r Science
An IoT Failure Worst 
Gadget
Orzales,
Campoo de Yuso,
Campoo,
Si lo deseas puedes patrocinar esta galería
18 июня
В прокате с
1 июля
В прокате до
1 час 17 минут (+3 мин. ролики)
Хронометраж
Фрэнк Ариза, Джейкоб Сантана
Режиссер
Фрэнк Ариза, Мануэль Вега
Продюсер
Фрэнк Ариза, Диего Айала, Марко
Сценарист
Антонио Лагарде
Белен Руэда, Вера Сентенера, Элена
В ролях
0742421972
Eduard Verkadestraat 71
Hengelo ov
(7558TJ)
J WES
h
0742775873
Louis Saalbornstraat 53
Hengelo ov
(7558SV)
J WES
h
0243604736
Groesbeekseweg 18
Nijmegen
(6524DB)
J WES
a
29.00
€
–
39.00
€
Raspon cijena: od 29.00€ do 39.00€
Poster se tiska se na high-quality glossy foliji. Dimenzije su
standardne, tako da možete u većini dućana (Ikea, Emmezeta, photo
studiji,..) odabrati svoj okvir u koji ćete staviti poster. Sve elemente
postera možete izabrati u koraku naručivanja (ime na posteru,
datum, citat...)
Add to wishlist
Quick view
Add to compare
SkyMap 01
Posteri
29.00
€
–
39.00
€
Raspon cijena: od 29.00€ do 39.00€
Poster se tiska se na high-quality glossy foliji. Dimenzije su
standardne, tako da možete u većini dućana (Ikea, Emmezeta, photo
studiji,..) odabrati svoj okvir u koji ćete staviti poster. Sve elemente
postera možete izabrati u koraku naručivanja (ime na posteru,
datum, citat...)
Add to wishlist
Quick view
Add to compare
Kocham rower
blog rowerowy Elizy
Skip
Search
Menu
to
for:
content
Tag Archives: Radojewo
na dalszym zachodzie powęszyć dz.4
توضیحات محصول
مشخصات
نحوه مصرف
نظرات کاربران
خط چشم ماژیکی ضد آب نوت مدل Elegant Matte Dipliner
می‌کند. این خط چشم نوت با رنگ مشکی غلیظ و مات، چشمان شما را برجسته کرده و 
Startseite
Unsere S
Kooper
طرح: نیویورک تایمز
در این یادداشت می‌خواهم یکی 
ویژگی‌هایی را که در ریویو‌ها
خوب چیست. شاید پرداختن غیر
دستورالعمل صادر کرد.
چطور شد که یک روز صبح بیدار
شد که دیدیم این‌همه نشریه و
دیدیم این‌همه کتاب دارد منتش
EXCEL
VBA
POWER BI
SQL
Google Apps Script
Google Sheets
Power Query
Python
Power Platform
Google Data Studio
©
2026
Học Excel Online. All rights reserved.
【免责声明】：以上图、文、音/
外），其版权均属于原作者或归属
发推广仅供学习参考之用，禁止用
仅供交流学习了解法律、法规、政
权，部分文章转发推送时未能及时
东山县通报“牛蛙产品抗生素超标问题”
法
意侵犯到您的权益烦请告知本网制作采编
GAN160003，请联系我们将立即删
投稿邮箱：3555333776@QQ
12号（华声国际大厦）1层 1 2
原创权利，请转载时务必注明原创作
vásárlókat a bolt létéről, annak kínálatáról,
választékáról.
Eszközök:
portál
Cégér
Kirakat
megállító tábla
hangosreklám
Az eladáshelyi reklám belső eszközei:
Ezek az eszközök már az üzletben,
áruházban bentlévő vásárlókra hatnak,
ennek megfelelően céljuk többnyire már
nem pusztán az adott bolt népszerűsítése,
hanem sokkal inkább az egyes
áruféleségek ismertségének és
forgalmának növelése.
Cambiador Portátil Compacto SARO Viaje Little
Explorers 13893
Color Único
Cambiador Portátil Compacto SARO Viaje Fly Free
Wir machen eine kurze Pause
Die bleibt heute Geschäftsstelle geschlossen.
▬▬▬▬▬▬
* _Work to be completed_:
The lines you need are those holding the word "Viaje"; copy each of them from the material above.

* _Answer section_:
Cambiador Portátil Compacto SARO Viaje Little
Cambiador Portátil Compacto SARO Viaje Fly Free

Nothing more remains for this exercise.